Replica (Replica #1)(56)
Apart from Gemma’s, April’s parents were the most protective people Gemma knew. Neither Gemma nor April was allowed to date—not that it mattered, since nobody wanted to date them. The list of other things they weren’t allowed to do included, but was not limited to: (1) stay up past ten o’clock; (2) attend any school events or dances unless they were in a large group of females only, which precluded them from going, since they had no other friends; (3) go to Raleigh unless April’s brother, a senior, chaperoned; (4) be on Instagram.
Gemma was sure that even if she were five-eleven and a supermodel look-alike, her parents’ absurd beliefs about social media (It rots the brain! It’s bad for self-esteem!) would have ensured she stayed on the bottom of the social food chain. She was also sure that when her mom and April’s got together, all they did was brainstorm elaborate and ever more absurd ways to make sure that both April and Gemma stayed safe, friendless except for each other, and totally miserable.
When half the junior girls decided to spend spring break in Miami, Gemma hadn’t even bothered petitioning her parents to be allowed to go. She knew she had just about as much chance of being named the first female president of the United States . . . at age sixteen. Besides, she had no desire to spend her vacation bumping into the same predators she spent all her time deliberately avoiding at school.
But April—who was not only prettier, smarter, and far more optimistic than Gemma, so much so that had they not been absolute, sworn lifelong best friends, co-aliens, outcasts together, Gemma would have despised her—hadn’t given in so easily. She’d begged her parents. She’d cried. She had thrown a tantrum—a risky proposition, since her mother, Angela Ruiz, a renowned prosecutor for the state, had been known to frighten grown men into confessions at their first meeting. (And her other mother, Diana, was a computer programmer who had won several kickboxing competitions in her early twenties.)
Then the miraculous had happened.

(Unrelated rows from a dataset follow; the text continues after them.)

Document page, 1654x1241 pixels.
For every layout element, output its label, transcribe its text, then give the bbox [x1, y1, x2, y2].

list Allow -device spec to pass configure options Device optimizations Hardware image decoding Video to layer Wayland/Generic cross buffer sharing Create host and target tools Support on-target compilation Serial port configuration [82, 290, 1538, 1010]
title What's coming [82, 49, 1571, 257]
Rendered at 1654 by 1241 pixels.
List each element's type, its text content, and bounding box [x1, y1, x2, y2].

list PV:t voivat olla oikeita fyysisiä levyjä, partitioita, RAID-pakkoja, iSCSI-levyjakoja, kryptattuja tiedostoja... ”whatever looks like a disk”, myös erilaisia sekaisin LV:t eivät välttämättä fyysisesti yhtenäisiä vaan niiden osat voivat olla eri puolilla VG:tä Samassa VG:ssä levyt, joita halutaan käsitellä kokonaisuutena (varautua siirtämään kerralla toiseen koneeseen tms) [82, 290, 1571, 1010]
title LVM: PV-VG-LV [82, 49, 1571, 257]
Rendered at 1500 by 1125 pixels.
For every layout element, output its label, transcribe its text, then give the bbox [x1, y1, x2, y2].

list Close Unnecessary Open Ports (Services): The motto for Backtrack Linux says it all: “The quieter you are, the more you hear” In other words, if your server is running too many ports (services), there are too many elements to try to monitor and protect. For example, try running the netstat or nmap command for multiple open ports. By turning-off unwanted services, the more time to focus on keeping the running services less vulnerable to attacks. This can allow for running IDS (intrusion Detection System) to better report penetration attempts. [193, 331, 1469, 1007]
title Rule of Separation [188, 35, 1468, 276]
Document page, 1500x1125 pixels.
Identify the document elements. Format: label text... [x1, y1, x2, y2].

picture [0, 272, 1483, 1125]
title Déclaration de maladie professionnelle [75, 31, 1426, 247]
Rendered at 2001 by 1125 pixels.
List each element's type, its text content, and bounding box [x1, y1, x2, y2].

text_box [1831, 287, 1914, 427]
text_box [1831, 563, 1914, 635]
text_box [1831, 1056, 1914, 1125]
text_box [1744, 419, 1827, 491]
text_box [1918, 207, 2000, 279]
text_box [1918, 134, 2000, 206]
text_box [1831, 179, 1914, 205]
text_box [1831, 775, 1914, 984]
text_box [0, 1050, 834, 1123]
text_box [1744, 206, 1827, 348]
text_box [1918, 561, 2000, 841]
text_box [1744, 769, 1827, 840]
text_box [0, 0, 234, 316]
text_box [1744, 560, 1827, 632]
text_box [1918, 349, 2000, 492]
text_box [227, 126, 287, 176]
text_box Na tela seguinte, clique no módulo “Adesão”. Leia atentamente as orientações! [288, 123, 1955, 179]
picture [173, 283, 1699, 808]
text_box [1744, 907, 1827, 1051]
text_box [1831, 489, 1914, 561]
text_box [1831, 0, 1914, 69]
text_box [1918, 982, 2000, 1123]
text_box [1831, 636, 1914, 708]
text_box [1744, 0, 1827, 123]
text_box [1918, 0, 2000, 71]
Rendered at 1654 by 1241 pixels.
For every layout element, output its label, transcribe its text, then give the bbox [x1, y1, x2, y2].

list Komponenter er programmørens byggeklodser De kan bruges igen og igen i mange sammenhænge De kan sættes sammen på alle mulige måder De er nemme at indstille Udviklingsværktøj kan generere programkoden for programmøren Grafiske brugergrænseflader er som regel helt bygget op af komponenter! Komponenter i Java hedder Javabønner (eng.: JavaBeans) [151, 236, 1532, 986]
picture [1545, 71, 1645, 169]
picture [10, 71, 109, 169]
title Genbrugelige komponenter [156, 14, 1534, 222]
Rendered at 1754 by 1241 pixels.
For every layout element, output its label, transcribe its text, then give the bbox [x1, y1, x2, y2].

April hit on the magic word: sexism.
It was sexism, April claimed, that her older brother, Ryan, got to go on spring break with his friends. It was sexism that he got to drive a Lexus while she was stuck with the Green Giant, an ancient chartreuse station wagon. And even though Ryan was two years older, and the Lexus had been a congratulations gift for getting into Harvard early action, suddenly April’s moms had generated a counteroffer: April and Gemma could take the car and drive down to Bowling Springs, Florida, for a week, where April’s grandparents lived.
Even better, they had convinced Gemma’s parents that it was a good idea.
And, yeah, sure, maybe hanging out in a community known for its 65+ dating scene and competitive weekly badminton tournament wasn’t exactly the spring break of every girl’s dream. But it was better than nothing. They could stay for a whole nine days, paddle around the pool, walk down to the community tennis courts, and take their car to the beach. They could drink virgin pi?a coladas and sample fried gator at the local restaurants. Still better, they would have the house to themselves for three full days while April’s grandparents were off attending some weird Positive Visualization Health Retreat that involved a lot of yoga and deep breathing—a minor detail Gemma had managed to avoid in all of her conversations with her parents.
Discussing spring break plans with her best friend made Gemma feel all-American, beauty-magazine, country-song normal. So much so that she wasn’t sure she actually wanted to go, just so she could keep talking about it.
April had to hop, haul, and wiggle to get into her jeans. Her preferred fit, she always said, was human sushi roll. Gemma’s was airy trash bag. “I’ll pick you up Saturday at eight a.m., got it?”
“Got it,” Gemma said. They’d agreed on Saturday, March 19, eight a.m. weeks ago, but reconfirmed almost every day. Why not? This was the first adventurous thing either of them had ever done in their lives, unless you counted microwaving Peeps at Easter to watch them explode.
Gemma wished she only felt excited. She wished, more than anything, that her parents’ words and warnings hadn’t over time worked their way like a virus into her cells, replicating there.
She wished she wasn’t also just the littlest, tiniest bit scared.
But she told herself nothing would happen. After all, nothing ever did.
Turn the page to continue reading Gemma’s story. Click here to read Chapter 2 of Lyra’s story.
THREE
A LIST OF ALL THE medical conditions Gemma had had since she was born:
1. two broken tibias
2. one collapsed lung
3. congenital heart failure
4. pneumonia
5. poison ivy (on her butt, of all places)
6. pneumonia again
7. a fractured wrist
8. hypothyroidism
9. pneumonia, a third time
A list of some of the medical conditions she had not had:
1. the bubonic plague
2. that disease where you stay really skinny, no matter how much you eat
Every so often, when Gemma approached the massive iron gates that encircled her property, she got a flash of something—not memory, exactly, but something close to it, like the sudden recollection of a song you heard someone sing only once. There was a high fence lost somewhere in the wild tangle of fever-dreams that had so often been hers as a very young child—a high fence, a giant statue of a man kneeling in the dirt, reaching, it seemed, simultaneously for heaven and hell.